The U.S. government has no evidence that any life exists outside our planet, or that an extraterrestrial presence has contacted or engaged any member of the human race. In addition, there is no credible information to suggest that any evidence is being hidden from the public's eye.

However, that doesn't mean the subject of life outside our planet isn't being discussed or explored. In fact, there are a number of projects working toward the goal of understanding if life can or does exist off Earth. Here are a few examples:

  • SETI—the Search for ExtraTerrestrial Intelligence—was originally stood up with help from NASA, but has since been moved to other sources of private funding. SETI's main purpose is to act as a giant ear on behalf of the human race, pointing an array of ground-based telescopes towards space to listen for any signal from another world.
  • Kepler is a NASA spacecraft in orbit that's main goal is to search for Earth-like planets. Such a planet would be located in the "Goldilocks" zone of a distant solar system—not too hot and not too cold—and could potentially be habitable by life as we know it. The Kepler mission is specifically designed to survey our region of the Milky Way galaxy to discover Earth-sized, rocky planets in or near the habitable zone of the star (sun) they orbit.
  • The Mars Science Laboratory, Curiosity, is an automobile-sized rover that NASA is launching soon. The rover's onboard laboratory will study rocks, soils, and other geology in an effort to detect the chemical building blocks of life (e.g., forms of carbon) on Mars and will assess what the Martian environment was like in the past to see if it could have harbored life.

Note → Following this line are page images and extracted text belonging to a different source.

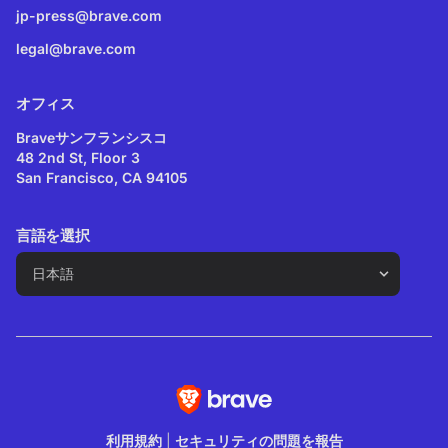
jp-press@brave.com
legal@brave.com
オフィス
Braveサンフランシスコ
48 2nd St, Floor 3
San Francisco, CA 94105
言語を選択
利用規約
|
セキュリティの問題を報告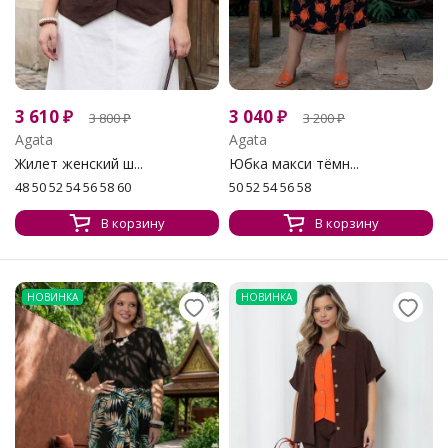
3 610
₽
3 040
₽
3 800
₽
3 200
₽
Agata
Agata
Жилет женский ш...
Юбка макси тёмн...
48 50 52 54 56 58 60
50 52 54 56 58
В корзину
В корзину
НОВИНКА
НОВИНКА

A last point: Many scientists and mathematicians have looked with a statistical mindset at the question of whether life likely exists beyond Earth and have come to the conclusion that the odds are pretty high that somewhere among the trillions and trillions of stars in the universe there is a planet other than ours that is home to life.

Many have also noted, however, that the odds of us making contact with any of them—especially any intelligent ones—are extremely small, given the distances involved.

But that's all statistics and speculation. The fact is we have no credible evidence of extraterrestrial presence here on Earth.

So even if one might find it tempting to snigger at the efforts of the Paradigm Research Group, the White House itself appears not to be laughing, at least not openly, and nor are former members of Congress. Whether investigating evidence of extraterrestrial life is a good use of those members of Congress' time, however, is another story entirely.